- Problem
Edit the lines below, from the first through the one holding "common name: Cootamundra wattle", inclusive, so that "scientific name" becomes "species" and nothing else changes. Return only those lines.
+ + + + +
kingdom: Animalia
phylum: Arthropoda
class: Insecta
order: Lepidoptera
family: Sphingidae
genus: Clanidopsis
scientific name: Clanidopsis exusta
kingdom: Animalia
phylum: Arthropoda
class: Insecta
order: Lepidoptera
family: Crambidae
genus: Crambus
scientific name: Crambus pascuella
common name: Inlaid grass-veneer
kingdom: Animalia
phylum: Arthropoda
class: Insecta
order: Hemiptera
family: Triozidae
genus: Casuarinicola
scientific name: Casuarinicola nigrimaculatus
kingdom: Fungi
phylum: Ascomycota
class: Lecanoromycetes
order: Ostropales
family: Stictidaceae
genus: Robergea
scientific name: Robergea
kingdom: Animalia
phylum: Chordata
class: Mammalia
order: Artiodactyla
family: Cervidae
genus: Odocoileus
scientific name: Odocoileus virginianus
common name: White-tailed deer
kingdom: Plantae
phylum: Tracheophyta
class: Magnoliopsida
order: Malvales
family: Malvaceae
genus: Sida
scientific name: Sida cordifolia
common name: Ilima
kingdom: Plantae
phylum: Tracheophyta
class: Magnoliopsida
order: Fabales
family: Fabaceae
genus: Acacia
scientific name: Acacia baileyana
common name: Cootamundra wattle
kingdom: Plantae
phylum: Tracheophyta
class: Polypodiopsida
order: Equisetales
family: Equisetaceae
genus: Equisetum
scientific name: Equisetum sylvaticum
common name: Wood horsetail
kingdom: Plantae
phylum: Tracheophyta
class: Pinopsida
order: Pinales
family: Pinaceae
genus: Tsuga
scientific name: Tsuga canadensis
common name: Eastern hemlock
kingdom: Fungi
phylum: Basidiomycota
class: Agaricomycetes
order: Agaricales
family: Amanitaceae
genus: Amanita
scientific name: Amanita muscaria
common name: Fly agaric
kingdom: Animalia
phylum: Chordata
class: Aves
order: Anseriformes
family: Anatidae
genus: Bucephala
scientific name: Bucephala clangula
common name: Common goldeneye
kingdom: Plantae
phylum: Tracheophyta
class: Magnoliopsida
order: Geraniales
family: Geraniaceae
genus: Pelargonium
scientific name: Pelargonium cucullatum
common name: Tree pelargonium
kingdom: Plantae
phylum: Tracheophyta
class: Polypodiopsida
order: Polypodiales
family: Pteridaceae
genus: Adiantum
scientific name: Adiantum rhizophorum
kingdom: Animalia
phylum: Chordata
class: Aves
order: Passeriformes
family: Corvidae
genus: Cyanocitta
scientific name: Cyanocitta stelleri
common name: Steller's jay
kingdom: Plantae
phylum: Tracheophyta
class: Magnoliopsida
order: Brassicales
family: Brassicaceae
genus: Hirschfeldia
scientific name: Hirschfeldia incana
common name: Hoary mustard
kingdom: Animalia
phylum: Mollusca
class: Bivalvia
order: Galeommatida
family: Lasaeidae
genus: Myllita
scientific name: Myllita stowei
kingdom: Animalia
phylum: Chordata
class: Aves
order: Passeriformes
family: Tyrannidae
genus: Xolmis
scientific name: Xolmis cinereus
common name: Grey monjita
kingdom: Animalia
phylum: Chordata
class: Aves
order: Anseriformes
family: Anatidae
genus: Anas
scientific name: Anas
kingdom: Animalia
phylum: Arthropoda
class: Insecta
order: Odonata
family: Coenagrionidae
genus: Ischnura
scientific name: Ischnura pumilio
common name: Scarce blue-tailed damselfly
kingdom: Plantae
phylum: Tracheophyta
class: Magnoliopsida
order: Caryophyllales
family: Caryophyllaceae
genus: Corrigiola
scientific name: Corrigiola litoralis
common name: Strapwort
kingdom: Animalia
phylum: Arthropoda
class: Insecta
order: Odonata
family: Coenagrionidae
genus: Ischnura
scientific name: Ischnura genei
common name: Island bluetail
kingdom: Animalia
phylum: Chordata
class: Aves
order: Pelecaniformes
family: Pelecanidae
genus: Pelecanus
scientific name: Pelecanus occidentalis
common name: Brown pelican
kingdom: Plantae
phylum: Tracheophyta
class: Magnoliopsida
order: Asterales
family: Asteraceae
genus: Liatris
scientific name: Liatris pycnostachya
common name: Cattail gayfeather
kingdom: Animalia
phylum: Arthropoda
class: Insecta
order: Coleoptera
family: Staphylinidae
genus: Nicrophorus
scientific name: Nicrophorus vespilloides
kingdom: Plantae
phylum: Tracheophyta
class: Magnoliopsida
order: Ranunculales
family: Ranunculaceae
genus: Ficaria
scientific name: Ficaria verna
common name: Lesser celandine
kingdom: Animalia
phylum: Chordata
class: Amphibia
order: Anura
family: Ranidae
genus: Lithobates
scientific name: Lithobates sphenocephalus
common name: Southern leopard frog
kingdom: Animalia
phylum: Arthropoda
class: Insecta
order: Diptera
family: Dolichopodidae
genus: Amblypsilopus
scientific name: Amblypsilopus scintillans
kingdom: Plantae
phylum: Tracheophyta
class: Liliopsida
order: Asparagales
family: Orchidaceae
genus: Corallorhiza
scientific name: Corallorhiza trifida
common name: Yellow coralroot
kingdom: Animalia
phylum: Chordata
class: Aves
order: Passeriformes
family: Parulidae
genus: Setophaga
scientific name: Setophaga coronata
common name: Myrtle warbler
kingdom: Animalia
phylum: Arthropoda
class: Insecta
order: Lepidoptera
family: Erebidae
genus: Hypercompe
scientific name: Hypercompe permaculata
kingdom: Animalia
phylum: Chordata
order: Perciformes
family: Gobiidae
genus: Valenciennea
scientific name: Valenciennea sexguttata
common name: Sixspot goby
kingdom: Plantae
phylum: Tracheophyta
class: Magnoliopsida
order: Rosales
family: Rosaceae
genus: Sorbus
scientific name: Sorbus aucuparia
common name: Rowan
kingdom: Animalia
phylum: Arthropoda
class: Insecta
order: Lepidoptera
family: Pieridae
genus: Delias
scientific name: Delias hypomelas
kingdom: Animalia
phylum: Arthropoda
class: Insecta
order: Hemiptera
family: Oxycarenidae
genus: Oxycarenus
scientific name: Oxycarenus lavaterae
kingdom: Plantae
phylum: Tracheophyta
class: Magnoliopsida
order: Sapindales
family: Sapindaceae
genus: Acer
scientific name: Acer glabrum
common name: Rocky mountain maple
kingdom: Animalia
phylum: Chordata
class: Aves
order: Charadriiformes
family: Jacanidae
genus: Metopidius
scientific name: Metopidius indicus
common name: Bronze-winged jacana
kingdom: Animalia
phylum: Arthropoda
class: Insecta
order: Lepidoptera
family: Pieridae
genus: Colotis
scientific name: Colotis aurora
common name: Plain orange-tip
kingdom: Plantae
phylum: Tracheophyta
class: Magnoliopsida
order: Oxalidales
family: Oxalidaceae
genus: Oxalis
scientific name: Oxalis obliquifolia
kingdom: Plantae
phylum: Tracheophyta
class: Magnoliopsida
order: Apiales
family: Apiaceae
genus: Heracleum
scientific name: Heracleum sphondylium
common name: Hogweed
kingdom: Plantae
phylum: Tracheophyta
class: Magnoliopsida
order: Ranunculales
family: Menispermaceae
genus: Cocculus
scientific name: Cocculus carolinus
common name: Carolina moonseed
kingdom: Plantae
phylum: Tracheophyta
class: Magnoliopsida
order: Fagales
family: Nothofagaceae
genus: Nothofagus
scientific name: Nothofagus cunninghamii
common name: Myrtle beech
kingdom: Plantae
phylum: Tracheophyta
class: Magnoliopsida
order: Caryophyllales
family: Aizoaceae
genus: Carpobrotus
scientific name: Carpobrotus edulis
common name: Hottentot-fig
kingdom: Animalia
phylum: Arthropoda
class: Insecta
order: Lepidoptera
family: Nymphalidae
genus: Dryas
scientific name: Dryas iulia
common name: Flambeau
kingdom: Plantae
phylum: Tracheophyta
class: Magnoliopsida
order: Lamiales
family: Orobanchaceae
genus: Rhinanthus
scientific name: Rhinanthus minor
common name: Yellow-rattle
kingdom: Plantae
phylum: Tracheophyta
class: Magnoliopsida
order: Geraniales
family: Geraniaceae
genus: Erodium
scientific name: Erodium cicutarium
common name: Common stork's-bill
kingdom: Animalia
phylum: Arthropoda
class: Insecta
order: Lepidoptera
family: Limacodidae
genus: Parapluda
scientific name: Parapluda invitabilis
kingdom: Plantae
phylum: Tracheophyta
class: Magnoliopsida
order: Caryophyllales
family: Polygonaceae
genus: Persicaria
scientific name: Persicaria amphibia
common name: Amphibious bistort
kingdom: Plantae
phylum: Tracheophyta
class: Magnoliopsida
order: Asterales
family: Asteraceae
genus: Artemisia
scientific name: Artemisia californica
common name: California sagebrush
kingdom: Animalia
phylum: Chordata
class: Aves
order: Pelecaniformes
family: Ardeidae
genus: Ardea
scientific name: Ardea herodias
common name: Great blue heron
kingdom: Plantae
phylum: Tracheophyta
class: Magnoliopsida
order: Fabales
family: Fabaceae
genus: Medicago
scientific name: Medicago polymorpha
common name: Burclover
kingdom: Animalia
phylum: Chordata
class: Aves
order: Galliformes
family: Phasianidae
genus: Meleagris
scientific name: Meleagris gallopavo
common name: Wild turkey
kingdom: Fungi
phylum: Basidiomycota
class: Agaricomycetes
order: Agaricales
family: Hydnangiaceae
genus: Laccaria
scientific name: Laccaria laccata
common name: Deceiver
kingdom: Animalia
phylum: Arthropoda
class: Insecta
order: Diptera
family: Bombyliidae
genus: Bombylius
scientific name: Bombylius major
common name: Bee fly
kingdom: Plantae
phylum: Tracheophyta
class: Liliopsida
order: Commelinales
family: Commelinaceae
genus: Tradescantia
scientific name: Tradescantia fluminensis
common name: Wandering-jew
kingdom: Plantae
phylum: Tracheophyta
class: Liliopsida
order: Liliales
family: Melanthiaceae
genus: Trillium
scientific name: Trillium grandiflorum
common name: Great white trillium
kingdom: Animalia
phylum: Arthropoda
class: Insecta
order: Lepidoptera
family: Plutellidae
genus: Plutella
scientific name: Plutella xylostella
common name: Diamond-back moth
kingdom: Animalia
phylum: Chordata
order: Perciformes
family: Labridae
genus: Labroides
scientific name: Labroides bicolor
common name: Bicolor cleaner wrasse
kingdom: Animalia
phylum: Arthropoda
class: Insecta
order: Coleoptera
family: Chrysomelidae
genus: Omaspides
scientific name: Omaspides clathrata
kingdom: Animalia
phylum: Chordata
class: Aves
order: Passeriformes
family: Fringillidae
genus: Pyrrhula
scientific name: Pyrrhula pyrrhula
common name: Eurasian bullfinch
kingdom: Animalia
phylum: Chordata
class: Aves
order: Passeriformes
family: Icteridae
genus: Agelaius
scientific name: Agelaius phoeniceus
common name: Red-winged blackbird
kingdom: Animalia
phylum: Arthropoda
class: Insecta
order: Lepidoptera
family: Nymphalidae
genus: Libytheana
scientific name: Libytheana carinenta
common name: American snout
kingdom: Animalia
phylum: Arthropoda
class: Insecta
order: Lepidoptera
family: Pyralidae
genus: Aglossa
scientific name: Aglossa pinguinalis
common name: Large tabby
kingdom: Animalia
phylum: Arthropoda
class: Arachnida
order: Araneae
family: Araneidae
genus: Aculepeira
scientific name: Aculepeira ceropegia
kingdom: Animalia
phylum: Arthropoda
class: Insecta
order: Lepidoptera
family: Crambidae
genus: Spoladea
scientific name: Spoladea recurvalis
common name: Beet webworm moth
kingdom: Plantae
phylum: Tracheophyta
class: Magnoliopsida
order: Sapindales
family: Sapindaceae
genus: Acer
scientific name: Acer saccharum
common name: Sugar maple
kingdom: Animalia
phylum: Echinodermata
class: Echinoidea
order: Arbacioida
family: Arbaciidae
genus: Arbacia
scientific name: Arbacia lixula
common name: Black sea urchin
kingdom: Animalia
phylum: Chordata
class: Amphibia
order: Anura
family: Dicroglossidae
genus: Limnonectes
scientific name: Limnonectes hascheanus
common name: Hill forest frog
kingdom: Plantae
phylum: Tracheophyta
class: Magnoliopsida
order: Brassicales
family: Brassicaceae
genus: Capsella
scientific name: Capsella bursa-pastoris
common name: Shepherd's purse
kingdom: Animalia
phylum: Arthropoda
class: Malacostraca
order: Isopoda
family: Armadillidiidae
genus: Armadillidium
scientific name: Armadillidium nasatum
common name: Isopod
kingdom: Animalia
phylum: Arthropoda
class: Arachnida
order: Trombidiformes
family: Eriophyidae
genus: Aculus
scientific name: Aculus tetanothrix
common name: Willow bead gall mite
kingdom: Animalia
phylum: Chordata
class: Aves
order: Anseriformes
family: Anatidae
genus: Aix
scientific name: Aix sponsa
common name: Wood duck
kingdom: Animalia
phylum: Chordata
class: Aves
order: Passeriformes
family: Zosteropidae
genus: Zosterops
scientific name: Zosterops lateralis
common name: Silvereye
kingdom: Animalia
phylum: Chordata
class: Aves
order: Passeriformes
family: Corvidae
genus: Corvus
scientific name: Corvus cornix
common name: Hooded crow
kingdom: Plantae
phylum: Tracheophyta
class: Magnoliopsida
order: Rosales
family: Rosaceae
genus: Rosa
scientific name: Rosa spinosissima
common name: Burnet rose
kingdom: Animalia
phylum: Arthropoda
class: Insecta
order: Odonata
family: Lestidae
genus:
+ + + + +
- Worked answer
kingdom: Animalia
phylum: Arthropoda
class: Insecta
order: Lepidoptera
family: Sphingidae
genus: Clanidopsis
species: Clanidopsis exusta
kingdom: Animalia
phylum: Arthropoda
class: Insecta
order: Lepidoptera
family: Crambidae
genus: Crambus
species: Crambus pascuella
common name: Inlaid grass-veneer
kingdom: Animalia
phylum: Arthropoda
class: Insecta
order: Hemiptera
family: Triozidae
genus: Casuarinicola
species: Casuarinicola nigrimaculatus
kingdom: Fungi
phylum: Ascomycota
class: Lecanoromycetes
order: Ostropales
family: Stictidaceae
genus: Robergea
species: Robergea
kingdom: Animalia
phylum: Chordata
class: Mammalia
order: Artiodactyla
family: Cervidae
genus: Odocoileus
species: Odocoileus virginianus
common name: White-tailed deer
kingdom: Plantae
phylum: Tracheophyta
class: Magnoliopsida
order: Malvales
family: Malvaceae
genus: Sida
species: Sida cordifolia
common name: Ilima
kingdom: Plantae
phylum: Tracheophyta
class: Magnoliopsida
order: Fabales
family: Fabaceae
genus: Acacia
species: Acacia baileyana
common name: Cootamundra wattle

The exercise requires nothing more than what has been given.